Use Your Smartphone for Business Presentations | IDG. (No longer available online. Original text included below.)
Smartphones sales are close to overtaking feature phones, and are even more common among mobile workers. Though not as powerful as laptop computers, they provide many of the same functions in a much more portable form. When it comes to giving presentations on the road, there are many tools that will work, here’s how your smartphone may be one of them.
If there is already a computer and projector at the location of your presentation, and you just need to get your files there, you can use your phone as a portable disk. Before you leave, transfer the file to your phone, then access it at the location of the presentation. Your phone can also be a life-saver when you forget a file, allowing you to use a service like Dropbox to download forgotten files that can then be accessed via USB. Don’t forget the USB cable!
Another way your phone can be useful if the location already has a computer and projector is to act as a remote control. Using an app installed on the phone, and a small server program on the presentation computer, you can control the presentation through gestures on your phone. Some, like “Bluetooth Remote PC” work via Bluetooth, while others like “Remote for PowerPoint” can also use WiFi.
There may be times when you want to use your phone as the presentation device, such as when there is no computer available. In this case, some phones offer video output options. Newer iPhones can output video with a special 30-pin to video cable, and some Android phones like the HTC Evo 3D even include a mini-HDMI or MHL output. It’s important to note that not all phones can output everything shown on the screen to a display or projector, some are limited to specific media types like video, so be sure to try your setup early to ensure your presentation is possible.
If you can use your phone as the presentation device, you’ll need presentation software. Popular apps like Documents to Go or Quickoffice Pro can display a PowerPoint presentation stored on the phone. To avoid potential issues that apps might have with fonts, version incompatibility, and limited features, you might consider using a remote desktop app to display the presentation running on your office PC. An app like LogMeIn will show your office desktop, running your presentation in native PowerPoint. Be sure to have a reliable network connection!
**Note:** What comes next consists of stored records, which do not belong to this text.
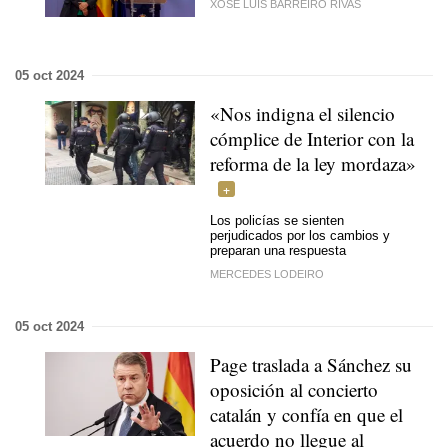
XOSÉ LUÍS BARREIRO RIVAS
05 oct 2024
«Nos indigna el silencio
cómplice de Interior con la
reforma de la ley mordaza»
Los policías se sienten
perjudicados por los cambios y
preparan una respuesta
MERCEDES LODEIRO
05 oct 2024
Page traslada a Sánchez su
oposición al concierto
catalán y confía en que el
acuerdo no llegue al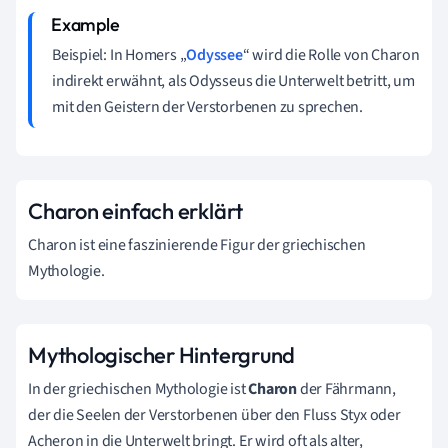
Beispiel: In Homers „
Odyssee
“ wird die Rolle von Charon
indirekt erwähnt, als Odysseus die Unterwelt betritt, um
mit den Geistern der Verstorbenen zu sprechen.
Charon einfach erklärt
Charon ist eine faszinierende Figur der griechischen
Mythologie.
Mythologischer Hintergrund
In der griechischen Mythologie ist
Charon
der Fährmann,
der die Seelen der Verstorbenen über den Fluss Styx oder
Acheron in die Unterwelt bringt. Er wird oft als alter,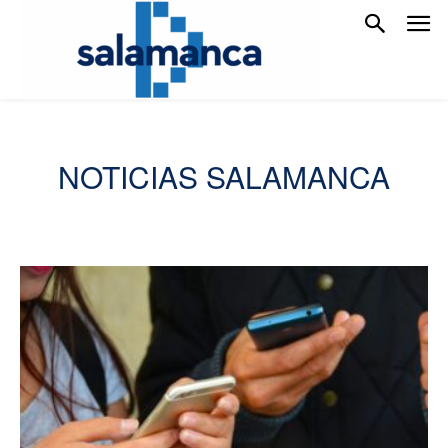
NOTICIAS SALAMANCA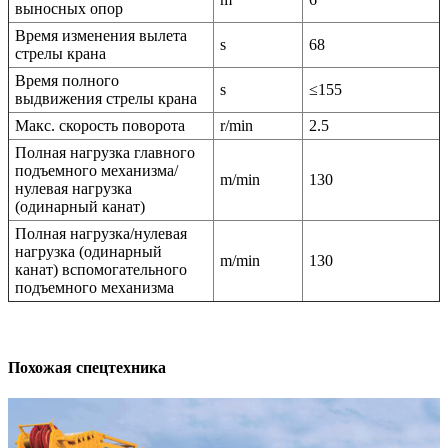
выносных опор
Время изменения вылета
s
68
стрелы крана
Время полного
s
≤155
выдвижения стрелы крана
Макс. скорость поворота
r/min
2.5
Полная нагрузка главного
подъемного механизма/
m/min
130
нулевая нагрузка
(одинарный канат)
Полная нагрузка/нулевая
нагрузка (одинарный
m/min
130
канат) вспомогательного
подъемного механизма
Похожая спецтехника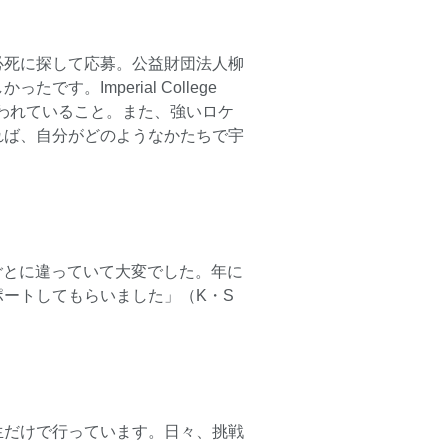
必死に探して応募。公益財団法人柳
Imperial College
行われていること。また、強いロケ
れば、自分がどのようなかたちで宇
も学校ごとに違っていて大変でした。年に
ートしてもらいました」（K・S
生だけで行っています。日々、挑戦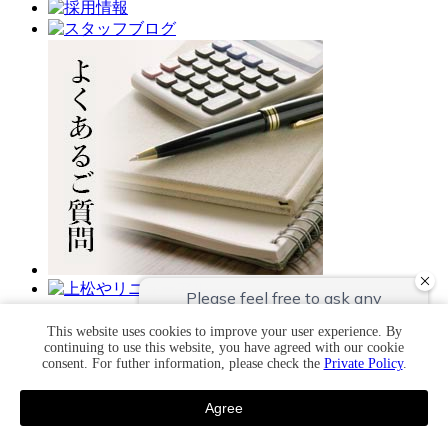
一人旅
This website uses cookies to improve your user experience. By
温泉
continuing to use this website, you have agreed with our cookie
consent. For futher information, please check the
Private Policy
.
料理
客室
Agree
館内
お知らせ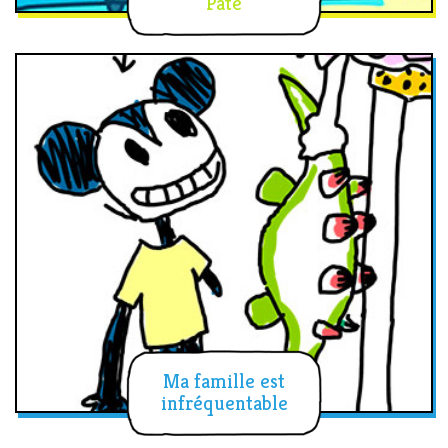
Pâte
Ma famille est
infréquentable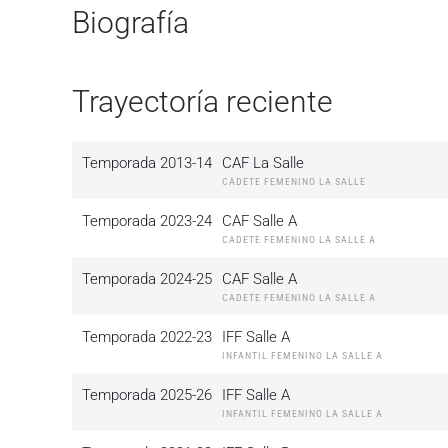
Biografía
Trayectoría reciente
Temporada 2013-14
CAF La Salle
CADETE FEMENINO LA SALLE
Temporada 2023-24
CAF Salle A
CADETE FEMENINO LA SALLE A
Temporada 2024-25
CAF Salle A
CADETE FEMENINO LA SALLE A
Temporada 2022-23
IFF Salle A
INFANTIL FEMENINO LA SALLE A
Temporada 2025-26
IFF Salle A
INFANTIL FEMENINO LA SALLE A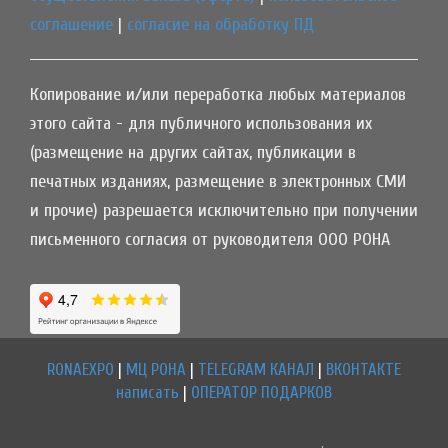
соглашение
|
согласие на обработку ПД
Копирование и/или переработка любых материалов
этого сайта - для публичного использования их
(размещение на других сайтах, публикации в
печатных изданиях, размещение в электронных СМИ
и прочие) разрешается исключительно при получении
письменного согласия от руководителя ООО РОНА
RONAEXPO
|
МЦ РОНА
|
TELEGRAM КАНАЛ
|
ВКОНТАКТЕ
написать
|
ОПЕРАТОР ПОДАРКОВ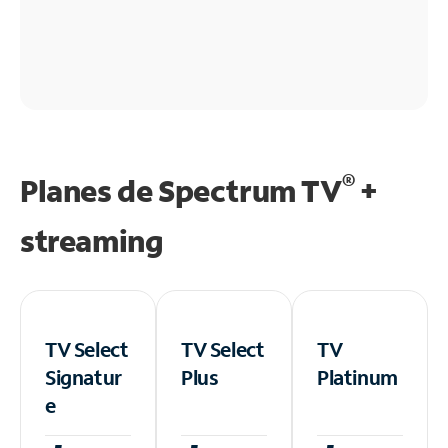
®
Planes de Spectrum TV
+
streaming
TV Select
TV Select
TV
Signatur
Plus
Platinum
e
Future CapabilitiesThough these are examples of how a smartphone could be used in a presentation, it is not yet the tool of choice, though there are efforts to change that. Recently, a self-described hacker developed a system to combine a PC, projector, and Microsoft Kinect camera to project his phone onto a wall, where he could control the phone by interacting with the image on the wall. The extra equipment requirements don’t make this solution practical, but with companies like Texas Instruments developing Pico projectors for smartphones, it’s not hard to imagine a phone having these abilities in the not-so-distant future. Even when that time comes, your phone isn’t likely to be the best presentation tool, but in a pinch, it might be just what you need.